Thursday, 17 December 2015

Mark Hill Knives: Raven Review

Been a while since I've had any custom cutlery pass though my hands but sometimes curiosity gets the better of me.  As I've proved with my own cackhanded efforts, any chump can make a passable cutting tool, designing a nice shape is a bit harder, and actually making them to a finish where you'd think twice about abusing them is a quantum leap on from there. Mark Hill has been making a name for himself showing his work on BCUK and BB, and very nice it looks too. When the chance to pick up a 'Raven' in a trade came up, I used it to kid myself I am actually getting rid of some of my hoard.

The Raven - its chunky

Mark Hill makes most of the classic blade shapes which chronicle the history of the survival knife.
I particularly like his 1800's Kephart,  from the last century he does a 'Woodlore' as popularised by Ray Mears, with this century represented by his homage to the Raven designed by Rob Bailey and popularised by well-known outdoor storyteller Bear Grylls.

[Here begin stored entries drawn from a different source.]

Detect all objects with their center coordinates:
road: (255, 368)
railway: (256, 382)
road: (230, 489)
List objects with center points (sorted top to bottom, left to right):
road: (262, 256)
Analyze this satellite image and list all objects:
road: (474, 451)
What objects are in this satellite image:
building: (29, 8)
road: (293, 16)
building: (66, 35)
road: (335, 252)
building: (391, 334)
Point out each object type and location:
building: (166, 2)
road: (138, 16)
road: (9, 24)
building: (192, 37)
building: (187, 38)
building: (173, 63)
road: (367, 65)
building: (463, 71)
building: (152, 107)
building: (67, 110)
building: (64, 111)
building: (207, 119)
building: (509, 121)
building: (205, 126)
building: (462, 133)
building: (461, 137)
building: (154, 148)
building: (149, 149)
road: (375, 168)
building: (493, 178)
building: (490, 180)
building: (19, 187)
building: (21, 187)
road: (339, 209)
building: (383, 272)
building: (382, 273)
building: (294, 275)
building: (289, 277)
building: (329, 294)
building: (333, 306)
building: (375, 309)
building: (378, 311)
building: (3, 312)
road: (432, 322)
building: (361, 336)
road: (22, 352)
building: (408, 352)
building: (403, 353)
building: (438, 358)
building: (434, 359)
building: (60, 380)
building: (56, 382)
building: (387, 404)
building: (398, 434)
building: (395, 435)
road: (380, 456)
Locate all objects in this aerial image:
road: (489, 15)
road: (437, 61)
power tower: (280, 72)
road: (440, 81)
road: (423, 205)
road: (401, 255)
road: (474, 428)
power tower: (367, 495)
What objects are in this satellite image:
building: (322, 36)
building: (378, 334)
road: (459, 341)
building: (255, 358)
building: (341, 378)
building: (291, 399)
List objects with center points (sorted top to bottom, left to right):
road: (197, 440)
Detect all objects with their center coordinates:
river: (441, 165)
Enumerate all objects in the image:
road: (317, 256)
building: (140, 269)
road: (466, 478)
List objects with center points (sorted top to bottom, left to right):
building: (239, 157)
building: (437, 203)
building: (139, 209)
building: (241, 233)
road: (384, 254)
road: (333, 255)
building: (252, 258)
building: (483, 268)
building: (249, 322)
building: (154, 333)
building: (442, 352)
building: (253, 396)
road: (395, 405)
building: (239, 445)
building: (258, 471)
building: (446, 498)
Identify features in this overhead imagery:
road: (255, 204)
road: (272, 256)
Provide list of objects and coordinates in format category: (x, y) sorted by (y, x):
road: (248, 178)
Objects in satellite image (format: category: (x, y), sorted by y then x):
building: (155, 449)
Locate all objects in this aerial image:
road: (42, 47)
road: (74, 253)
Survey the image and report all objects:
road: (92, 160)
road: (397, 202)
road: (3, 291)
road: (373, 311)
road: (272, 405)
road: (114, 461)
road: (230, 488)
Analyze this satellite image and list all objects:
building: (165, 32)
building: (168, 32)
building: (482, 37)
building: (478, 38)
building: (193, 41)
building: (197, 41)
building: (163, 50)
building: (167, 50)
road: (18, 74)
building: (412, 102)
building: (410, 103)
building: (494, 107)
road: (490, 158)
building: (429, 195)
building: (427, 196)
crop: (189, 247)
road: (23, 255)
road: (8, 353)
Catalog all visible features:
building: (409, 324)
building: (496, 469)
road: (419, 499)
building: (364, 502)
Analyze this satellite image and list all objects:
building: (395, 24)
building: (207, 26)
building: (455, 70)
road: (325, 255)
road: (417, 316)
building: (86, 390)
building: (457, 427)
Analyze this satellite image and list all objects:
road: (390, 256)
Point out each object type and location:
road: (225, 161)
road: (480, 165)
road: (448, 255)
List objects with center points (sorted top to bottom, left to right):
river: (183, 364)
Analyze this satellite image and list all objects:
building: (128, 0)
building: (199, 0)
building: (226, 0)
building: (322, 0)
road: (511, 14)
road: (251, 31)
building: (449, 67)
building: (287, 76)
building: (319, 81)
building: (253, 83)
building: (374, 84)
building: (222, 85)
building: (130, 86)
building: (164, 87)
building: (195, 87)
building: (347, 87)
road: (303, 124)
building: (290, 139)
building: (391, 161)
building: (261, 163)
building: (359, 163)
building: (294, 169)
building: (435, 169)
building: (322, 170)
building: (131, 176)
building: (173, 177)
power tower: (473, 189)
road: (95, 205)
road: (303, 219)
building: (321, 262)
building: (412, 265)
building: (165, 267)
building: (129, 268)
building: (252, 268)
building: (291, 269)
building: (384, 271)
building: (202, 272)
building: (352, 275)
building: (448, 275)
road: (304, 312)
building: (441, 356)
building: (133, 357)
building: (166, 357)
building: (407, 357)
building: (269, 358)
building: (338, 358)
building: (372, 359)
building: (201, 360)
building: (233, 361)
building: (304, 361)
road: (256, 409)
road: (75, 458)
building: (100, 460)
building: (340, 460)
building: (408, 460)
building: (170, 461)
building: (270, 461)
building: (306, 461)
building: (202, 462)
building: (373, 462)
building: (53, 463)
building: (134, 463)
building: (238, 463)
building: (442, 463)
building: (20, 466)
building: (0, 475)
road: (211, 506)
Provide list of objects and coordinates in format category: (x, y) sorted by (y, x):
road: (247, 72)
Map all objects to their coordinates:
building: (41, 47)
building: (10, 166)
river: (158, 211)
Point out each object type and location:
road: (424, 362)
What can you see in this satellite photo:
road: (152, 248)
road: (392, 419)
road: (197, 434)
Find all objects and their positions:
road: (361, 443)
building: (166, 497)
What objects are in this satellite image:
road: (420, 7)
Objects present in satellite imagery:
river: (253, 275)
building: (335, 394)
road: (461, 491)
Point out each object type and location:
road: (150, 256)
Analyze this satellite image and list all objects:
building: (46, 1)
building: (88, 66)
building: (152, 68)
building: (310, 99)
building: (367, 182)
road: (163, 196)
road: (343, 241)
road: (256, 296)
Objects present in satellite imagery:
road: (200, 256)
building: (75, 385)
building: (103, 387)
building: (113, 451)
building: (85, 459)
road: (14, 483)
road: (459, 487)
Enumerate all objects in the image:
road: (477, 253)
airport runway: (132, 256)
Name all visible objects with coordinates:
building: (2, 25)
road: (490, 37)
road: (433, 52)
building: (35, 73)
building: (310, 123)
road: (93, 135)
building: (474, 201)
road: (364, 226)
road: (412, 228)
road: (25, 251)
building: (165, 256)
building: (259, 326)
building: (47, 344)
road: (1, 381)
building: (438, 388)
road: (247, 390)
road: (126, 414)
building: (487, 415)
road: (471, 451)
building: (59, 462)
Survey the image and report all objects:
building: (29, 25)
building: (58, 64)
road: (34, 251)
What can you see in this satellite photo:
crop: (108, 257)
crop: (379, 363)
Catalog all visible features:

For me the thumb ramp gives a slight ergonomic advantage to the shape, but must have been really tricky to do by hand. 

Finish and fit are pretty good, you've got to get very very close to see the slight by-hand imperfections that give the knife its sense of handmade by one maker.

A very ambitious join between the guard, blade and slabs. 

 Its a knife! How does it cut? 
Like a cutty thing on a cutty day.

I'm off to sift through my gear pile, trying to work out what I can bear to part with, this is supposed to be about minimalism NOT holding!